20 million kids in Mideast to get polio vaccine after Syria outbreak: UN

20 million kids in Mideast to get polio vaccine after Syria outbreak: UN

GENEVA - Agence France-Presse

Syrian displaced children line up to receive vaccination against polio at one of the Syrian refugee camps in the southern port city of Sidon, Lebanon, Thursday, Nov. 7, 2013. AP Photo

The UN has launched the largest-ever polio vaccination campaign in the Middle East, aiming to immunise more than 20 million children in seven countries amid an outbreak of the crippling virus in war-torn Syria, officials said on Friday.
 
"The polio outbreak in Syria is not just a tragedy for children; it is an urgent alarm -- and a crucial opportunity to reach all under-immunised children wherever they are," Peter Crowley, who heads the UN children's agency's polio division, said in a statement.
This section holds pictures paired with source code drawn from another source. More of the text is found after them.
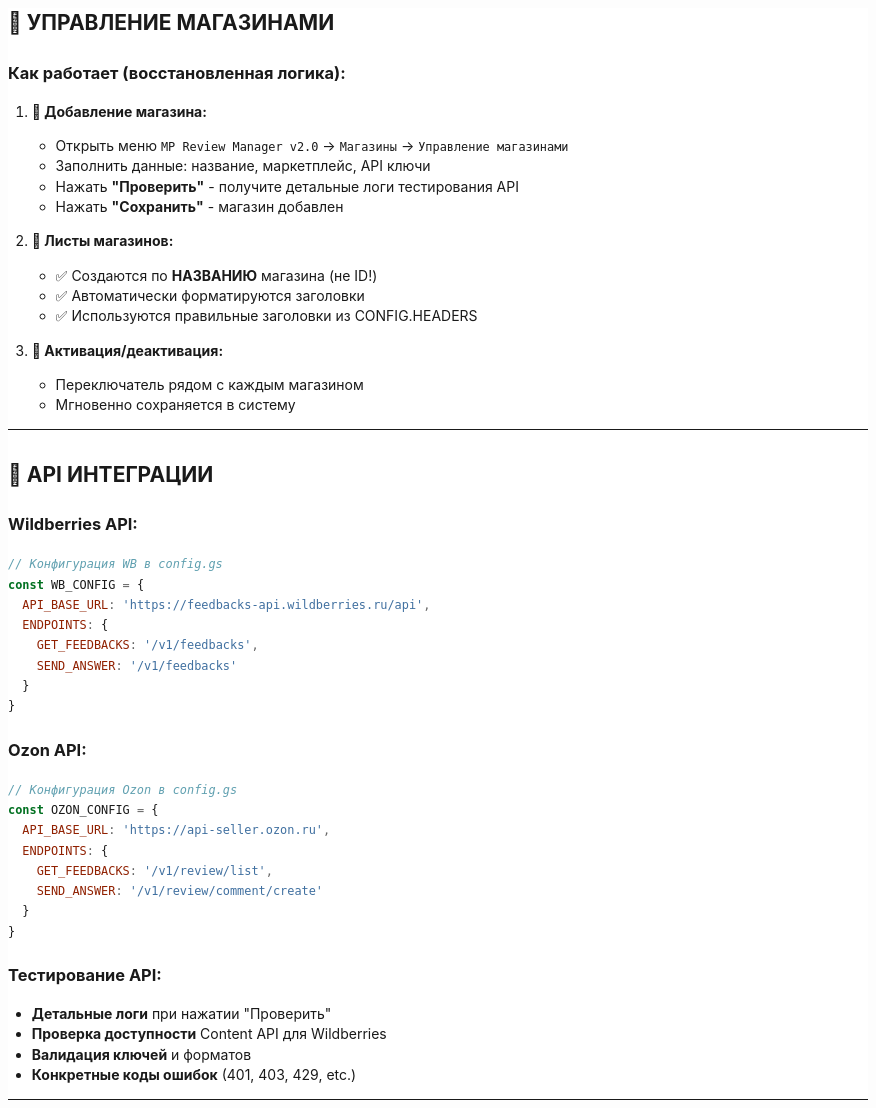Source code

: 
## 🏪 **УПРАВЛЕНИЕ МАГАЗИНАМИ**

### **Как работает (восстановленная логика):**

1. **📝 Добавление магазина:**
   - Открыть меню `MP Review Manager v2.0` → `Магазины` → `Управление магазинами`
   - Заполнить данные: название, маркетплейс, API ключи
   - Нажать **"Проверить"** - получите детальные логи тестирования API 
   - Нажать **"Сохранить"** - магазин добавлен

2. **📄 Листы магазинов:**
   - ✅ Создаются по **НАЗВАНИЮ** магазина (не ID!)
   - ✅ Автоматически форматируются заголовки
   - ✅ Используются правильные заголовки из CONFIG.HEADERS

3. **🔄 Активация/деактивация:**
   - Переключатель рядом с каждым магазином
   - Мгновенно сохраняется в систему

---

## 📡 **API ИНТЕГРАЦИИ**

### **Wildberries API:**
```javascript
// Конфигурация WB в config.gs
const WB_CONFIG = {
  API_BASE_URL: 'https://feedbacks-api.wildberries.ru/api',
  ENDPOINTS: {
    GET_FEEDBACKS: '/v1/feedbacks',
    SEND_ANSWER: '/v1/feedbacks'
  }
}
```

### **Ozon API:**
```javascript
// Конфигурация Ozon в config.gs  
const OZON_CONFIG = {
  API_BASE_URL: 'https://api-seller.ozon.ru',
  ENDPOINTS: {
    GET_FEEDBACKS: '/v1/review/list',
    SEND_ANSWER: '/v1/review/comment/create'
  }
}
```

### **Тестирование API:**
- **Детальные логи** при нажатии "Проверить"
- **Проверка доступности** Content API для Wildberries
- **Валидация ключей** и форматов
- **Конкретные коды ошибок** (401, 403, 429, etc.)

---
The World Health Organisation last week confirmed the polio outbreak in Syria, which had been free of the disease since 1999.
 
The highly infectious disease affects mainly children under five and can cause paralysis in a matter of hours. Some cases can be fatal.
 
"In a region that had not seen polio for nearly a decade, in the last 12 months poliovirus has been detected in sewage samples from Egypt, Israel, the West Bank and Gaza Strip," WHO and UNICEF said in a joint statement.
 
"It has so far left 10 children paralysed, and poses a risk of paralysis to hundreds of thousands of children across the region," they stressed, pointing out that Syria has seen its immunisation rate plummet from more than 90 percent before the conflict began in March 2011 to 68 percent today.
 
The whole region will now face an intense vaccination push over the next six months, and will be on heightened alert to spot cases that may have been missed, they said.
 
More than 650,000 children in Syria, including 116,000 in the strife-torn northeastern Deir Ezzor province where the polio outbreak was confirmed last week, had already received emergency vaccinations, UNICEF and the WHO said.
 
A new campaign aims to vaccinate 1.6 million children in Syria against polio, measles, mumps and rubella, while Jordan plans to immunise 3.5 million across the country, the UN agencies said, adding that some 18,800 kids had received vaccines in Jordan's Zaatari refugee camp in recent days. In Iraq, a vaccination campaign has started in the west of the country, with another pending in the Kurdistan region, while Lebanon plans to launch a nationwide vaccination push this week and Turkey and Egypt by the middle of the month.
 
Thanks to a global drive against polio, the virus is now endemic in just three countries: Afghanistan, Pakistan and Nigeria.
 
"Preliminary evidence indicates that the poliovirus is of Pakistani origin and is similar to the strain detected in Egypt, Israel, the West Bank and Gaza Strip," Friday's statement said.